### Problem details
Which lines in the records below contain the word "Deutschland"? Report each of them.

[Extracted page text data]
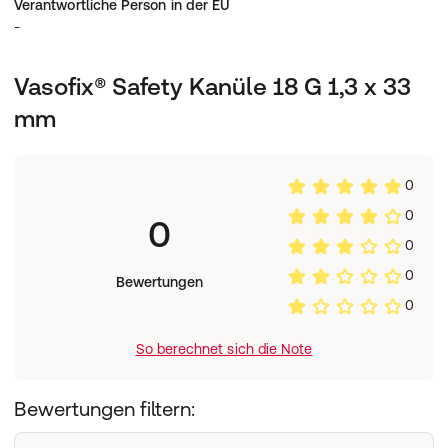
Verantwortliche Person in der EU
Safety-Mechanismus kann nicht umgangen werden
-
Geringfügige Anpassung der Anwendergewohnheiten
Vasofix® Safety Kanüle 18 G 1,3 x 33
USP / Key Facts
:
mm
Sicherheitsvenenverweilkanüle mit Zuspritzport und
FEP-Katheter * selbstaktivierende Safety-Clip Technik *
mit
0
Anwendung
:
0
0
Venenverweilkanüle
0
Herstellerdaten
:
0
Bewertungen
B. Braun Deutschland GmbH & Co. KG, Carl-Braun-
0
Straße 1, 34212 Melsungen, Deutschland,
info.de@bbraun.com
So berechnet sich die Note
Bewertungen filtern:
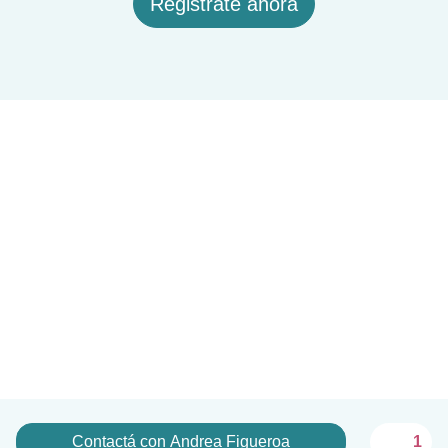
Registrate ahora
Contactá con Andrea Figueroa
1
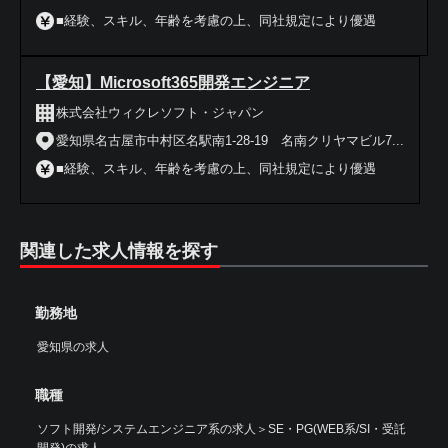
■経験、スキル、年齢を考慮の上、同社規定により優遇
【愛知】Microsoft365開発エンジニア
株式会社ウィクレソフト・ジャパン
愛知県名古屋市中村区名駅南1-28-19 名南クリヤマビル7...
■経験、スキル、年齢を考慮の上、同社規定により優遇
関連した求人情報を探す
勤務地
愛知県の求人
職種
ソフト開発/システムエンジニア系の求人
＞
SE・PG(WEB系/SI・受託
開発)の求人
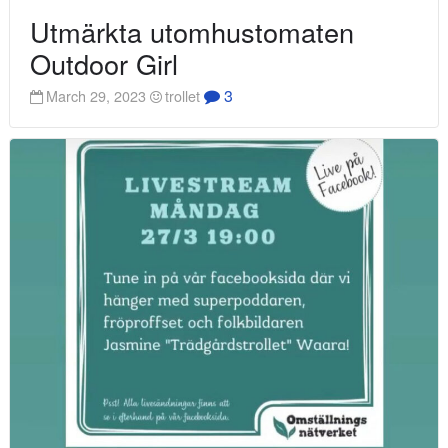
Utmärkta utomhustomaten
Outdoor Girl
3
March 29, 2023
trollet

### Written answer
B. Braun Deutschland GmbH & Co. KG, Carl-Braun-
Straße 1, 34212 Melsungen, Deutschland,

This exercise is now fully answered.